Despite the holiday shortened trading week, dealers and investors continue to prep for next months two-day FOMC meeting. Divergence in monetary policy remains the theme in FX ahead of several December important central bank meetings. Not surprisingly, the dollar remains on the offensive across the major pairs as short-term U.S rates continue back up in anticipation of the likely liftoff. Rate divergence has managed to push the EUR (€1.0603) to print a new seven-month intraday low, especially now that Draghi has pledged to “raise inflation as quickly as possible.”
Currently, it’s considered a forgone conclusion that the Fed will begin their rate normalization policy in December. The market event risk now is that the Fed fails to deliver. Aside from the Fed damaging their own credibility, many other central bankers have been waiting for the Fed to do their work for them and tighten.

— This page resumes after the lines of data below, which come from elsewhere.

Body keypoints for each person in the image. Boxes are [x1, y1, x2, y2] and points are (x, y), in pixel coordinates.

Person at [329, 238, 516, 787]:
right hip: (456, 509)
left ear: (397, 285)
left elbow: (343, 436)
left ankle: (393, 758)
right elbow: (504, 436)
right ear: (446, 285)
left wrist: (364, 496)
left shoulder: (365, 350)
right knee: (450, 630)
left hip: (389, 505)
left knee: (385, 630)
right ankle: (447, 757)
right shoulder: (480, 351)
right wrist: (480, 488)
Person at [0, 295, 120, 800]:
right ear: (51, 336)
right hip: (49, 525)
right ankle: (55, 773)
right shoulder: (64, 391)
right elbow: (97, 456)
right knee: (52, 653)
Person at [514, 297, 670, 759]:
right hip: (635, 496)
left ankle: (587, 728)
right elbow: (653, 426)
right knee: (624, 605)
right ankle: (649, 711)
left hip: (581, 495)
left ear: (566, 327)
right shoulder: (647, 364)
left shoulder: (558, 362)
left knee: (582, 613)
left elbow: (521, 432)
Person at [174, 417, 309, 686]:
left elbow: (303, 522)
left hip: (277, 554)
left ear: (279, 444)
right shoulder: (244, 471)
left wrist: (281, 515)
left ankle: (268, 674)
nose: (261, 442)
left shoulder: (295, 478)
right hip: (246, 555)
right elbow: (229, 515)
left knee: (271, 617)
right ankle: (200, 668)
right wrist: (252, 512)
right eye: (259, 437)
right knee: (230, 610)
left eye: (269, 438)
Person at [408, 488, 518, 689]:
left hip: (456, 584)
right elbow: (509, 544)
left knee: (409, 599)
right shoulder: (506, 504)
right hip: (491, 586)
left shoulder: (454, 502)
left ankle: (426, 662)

If the Fed happens to skip a beat, a plethora of G10 central banks will be expected to be rather proactive in Q1 of next year.
Down-under adjusts their yield curves: The Aussie (A$0.7175) is the weakest of the G10 pairs in the overnight session as dealers and investors focus on the weakness in commodity prices. Iron ore, the country’s biggest export continues to weigh heavily on the currency. Despite the RBA recently signaling that while low inflation gives it scope to cut rates again, Governor Stevens mentioned that they see evidence of strength in their own economy. Nevertheless, the RBA cannot ignore the impact of the weakness in the commodity sector, hence why the market seems to be unwinding the possibility of a “no” cut next month. Futures indicate that dealers are now pricing in a +15% chance of lower rates by the RBA. Not to be left behind, the Kiwi dollar (NZD$0.6497) is also being dragged down as the market focuses on the possible “underpriced” expectations of an RBNZ rate cut in a few weeks (Dec 10). The possibility of a double rate whammy, further easing by the RBNZ and a rate increase by the Fed (Dec 16), will certainly keep investors busy during the latter half of an illiquid holiday period.

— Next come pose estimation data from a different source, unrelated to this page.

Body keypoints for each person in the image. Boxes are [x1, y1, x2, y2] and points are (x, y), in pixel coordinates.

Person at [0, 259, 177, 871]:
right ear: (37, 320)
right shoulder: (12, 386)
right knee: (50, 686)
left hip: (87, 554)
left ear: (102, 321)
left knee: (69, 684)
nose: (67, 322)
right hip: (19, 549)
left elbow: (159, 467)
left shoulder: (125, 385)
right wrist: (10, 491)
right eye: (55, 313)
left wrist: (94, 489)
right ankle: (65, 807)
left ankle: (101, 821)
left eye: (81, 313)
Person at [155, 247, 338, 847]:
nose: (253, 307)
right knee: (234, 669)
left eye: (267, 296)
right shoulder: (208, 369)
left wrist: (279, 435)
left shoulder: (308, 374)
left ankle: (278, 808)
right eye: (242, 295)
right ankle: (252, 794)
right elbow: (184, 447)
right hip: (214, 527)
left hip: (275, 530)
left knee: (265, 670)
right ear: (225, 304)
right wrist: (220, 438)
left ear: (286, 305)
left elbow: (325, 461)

Japan’s Abe busy on holidays: It was not a surprise that the BoJ stood pat last week, but new government budget details are believed to be in the works. It’s thought that PM Abe’s cabinet has prepared a draft plan to deal with low inflation (announcement likely tomorrow). It’s expected that Abe intends to raise minimum wage by +3% next fiscal year and support CAPEX by rewarding companies that invest in equipment that improve energy use. The BoJ’s current QE program is conditional and subject to adjustment, nevertheless, further fiscal spending is a necessity for the BoJ to achieve its +2% inflation target. Technical traders continue to focus on the dollar’s key resistance level at ¥123.75, through here, the dollar will be expected to gather strong momentum (¥125.00, ¥127.50 and ¥130.00)

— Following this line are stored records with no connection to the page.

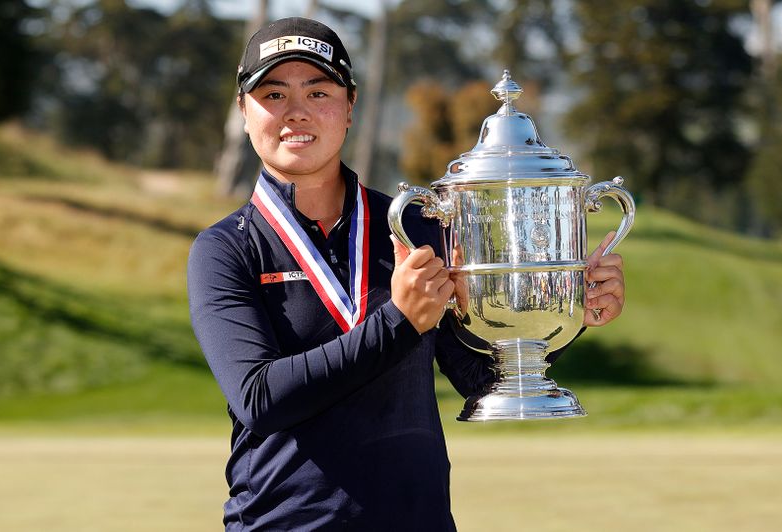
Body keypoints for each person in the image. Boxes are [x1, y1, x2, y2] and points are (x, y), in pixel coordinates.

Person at [187, 17, 626, 531]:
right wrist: (399, 320)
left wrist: (570, 314)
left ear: (350, 106)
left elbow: (480, 378)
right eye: (274, 94)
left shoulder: (413, 225)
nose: (297, 112)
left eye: (318, 91)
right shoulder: (224, 249)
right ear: (244, 111)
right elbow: (260, 398)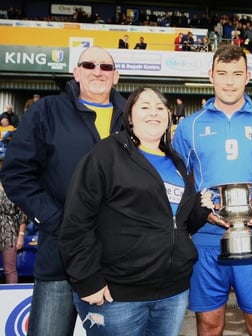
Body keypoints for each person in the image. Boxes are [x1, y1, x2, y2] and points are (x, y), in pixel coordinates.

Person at [59, 87, 210, 336]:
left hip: (172, 293)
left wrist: (201, 209)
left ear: (169, 117)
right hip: (118, 295)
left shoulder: (176, 163)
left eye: (160, 107)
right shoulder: (107, 154)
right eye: (144, 106)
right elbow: (77, 220)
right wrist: (87, 280)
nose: (154, 112)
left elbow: (176, 225)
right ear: (129, 117)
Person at [0, 46, 126, 336]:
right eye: (89, 65)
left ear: (116, 76)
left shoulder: (132, 117)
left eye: (106, 67)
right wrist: (57, 220)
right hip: (59, 257)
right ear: (77, 72)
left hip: (116, 262)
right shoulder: (47, 111)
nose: (98, 71)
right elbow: (16, 174)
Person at [173, 44, 252, 336]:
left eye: (236, 73)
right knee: (209, 323)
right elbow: (178, 180)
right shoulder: (189, 126)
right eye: (222, 73)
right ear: (210, 75)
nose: (229, 81)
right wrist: (199, 212)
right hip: (205, 238)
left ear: (247, 76)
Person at [0, 182, 27, 284]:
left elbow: (23, 214)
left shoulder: (14, 187)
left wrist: (21, 235)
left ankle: (11, 295)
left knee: (9, 269)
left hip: (9, 232)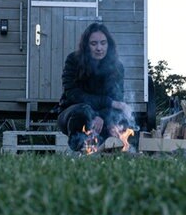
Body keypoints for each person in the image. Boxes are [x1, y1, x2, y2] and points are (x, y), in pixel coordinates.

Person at [57, 22, 133, 151]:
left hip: (104, 117)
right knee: (83, 112)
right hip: (73, 114)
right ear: (87, 45)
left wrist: (101, 115)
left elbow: (117, 98)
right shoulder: (73, 60)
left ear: (109, 44)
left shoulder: (117, 67)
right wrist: (95, 113)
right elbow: (73, 94)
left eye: (103, 43)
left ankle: (112, 149)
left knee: (121, 117)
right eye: (94, 43)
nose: (99, 48)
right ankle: (80, 149)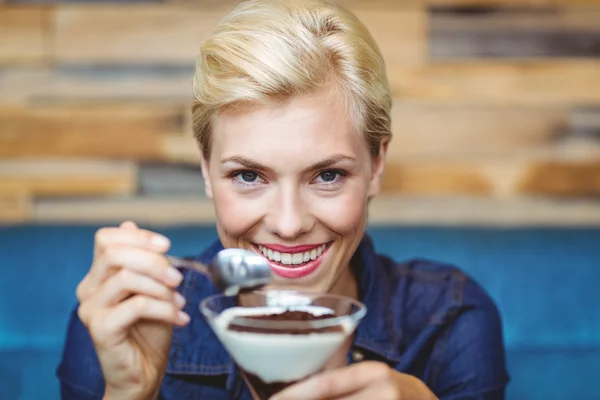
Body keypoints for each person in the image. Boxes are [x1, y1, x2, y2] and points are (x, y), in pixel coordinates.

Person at [56, 0, 509, 399]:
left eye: (328, 175)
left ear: (376, 165)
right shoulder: (120, 319)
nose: (289, 225)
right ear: (206, 170)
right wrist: (130, 394)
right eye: (249, 175)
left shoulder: (449, 320)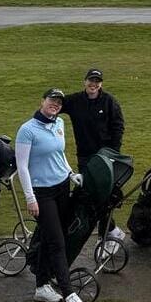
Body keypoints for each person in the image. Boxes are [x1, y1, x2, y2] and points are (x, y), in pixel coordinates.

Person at [15, 88, 86, 302]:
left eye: (59, 102)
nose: (55, 105)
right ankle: (69, 294)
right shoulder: (27, 130)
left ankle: (41, 285)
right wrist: (30, 198)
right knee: (57, 243)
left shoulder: (59, 123)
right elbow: (22, 167)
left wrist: (70, 173)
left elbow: (59, 154)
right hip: (42, 193)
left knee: (50, 237)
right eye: (52, 100)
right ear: (42, 101)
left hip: (62, 188)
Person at [61, 68, 126, 249]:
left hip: (104, 158)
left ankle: (107, 235)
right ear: (85, 81)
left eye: (97, 81)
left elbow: (118, 127)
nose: (94, 84)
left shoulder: (109, 101)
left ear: (101, 84)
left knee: (102, 197)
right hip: (85, 157)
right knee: (90, 196)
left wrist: (113, 154)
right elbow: (57, 105)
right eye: (91, 80)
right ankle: (112, 231)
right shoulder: (75, 101)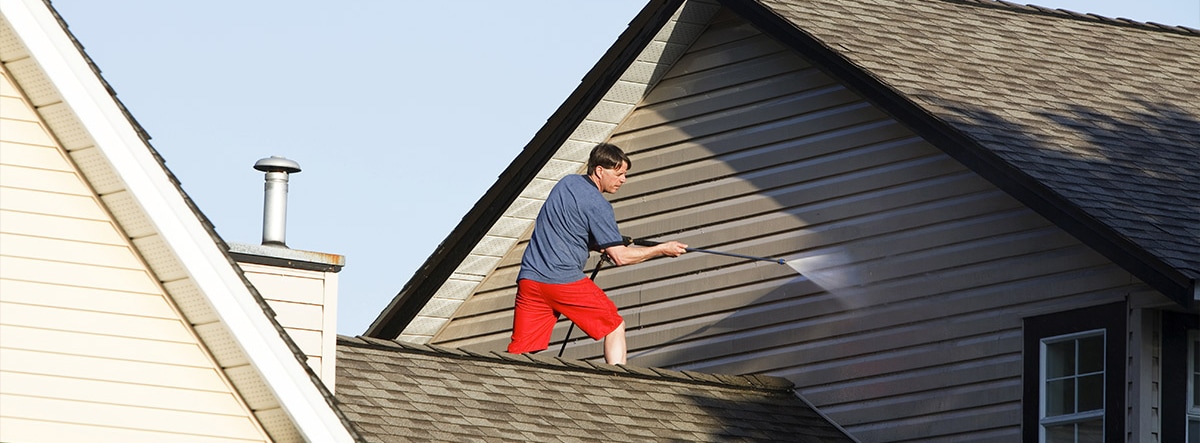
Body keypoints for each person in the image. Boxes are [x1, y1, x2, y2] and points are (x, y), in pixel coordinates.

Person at [507, 143, 688, 365]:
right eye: (619, 174)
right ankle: (618, 381)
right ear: (600, 170)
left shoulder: (567, 184)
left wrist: (598, 243)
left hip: (530, 280)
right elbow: (620, 257)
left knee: (522, 351)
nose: (623, 180)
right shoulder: (598, 205)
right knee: (614, 326)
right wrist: (662, 249)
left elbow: (568, 229)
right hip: (563, 281)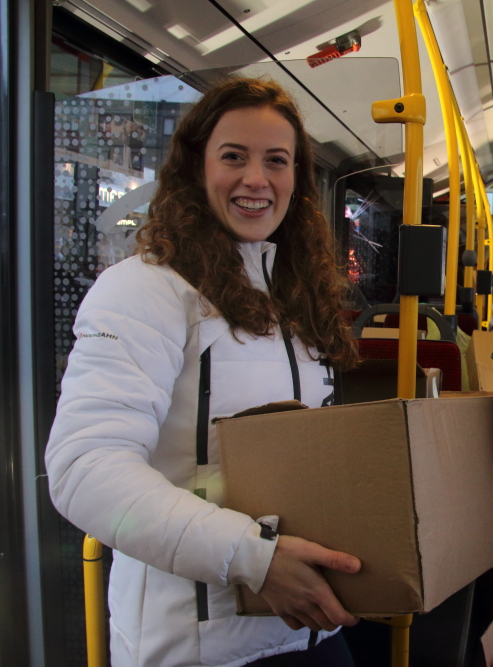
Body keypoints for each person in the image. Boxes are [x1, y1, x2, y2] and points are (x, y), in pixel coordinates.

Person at [46, 78, 363, 666]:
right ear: (197, 168)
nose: (256, 179)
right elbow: (83, 469)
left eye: (276, 161)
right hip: (197, 645)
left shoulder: (293, 296)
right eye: (234, 157)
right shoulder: (143, 290)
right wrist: (255, 558)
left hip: (309, 626)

Eurozone PMI rises should not deter Draghi from QE: Data this morning would suggest that last months solid performance in the regions composite PMI (53.9e vs. 54.4) will provide some solid support for Q4. This is certainly a pleasant surprise for the ECB, especially after the previous quarters slowdown. The composite breakdown shows that both the manufacturing output and services indices increased, while there were encouraging gains in the employment and new-orders components. The regional breakdown revealed a third consecutive rise in the German composite (54.1). By contrast, the French PMI fell back to a three-month low (51.3), which raises the possibility of a renewed economic slowdown in Q4. The general consensus is that eurozone GDP growth of even +0.5% will not be sufficient to eat into spare capacity that still exists and help to boost inflation and hence why the market is expecting further easing by the ECB ahead of the Fed next month (December 3).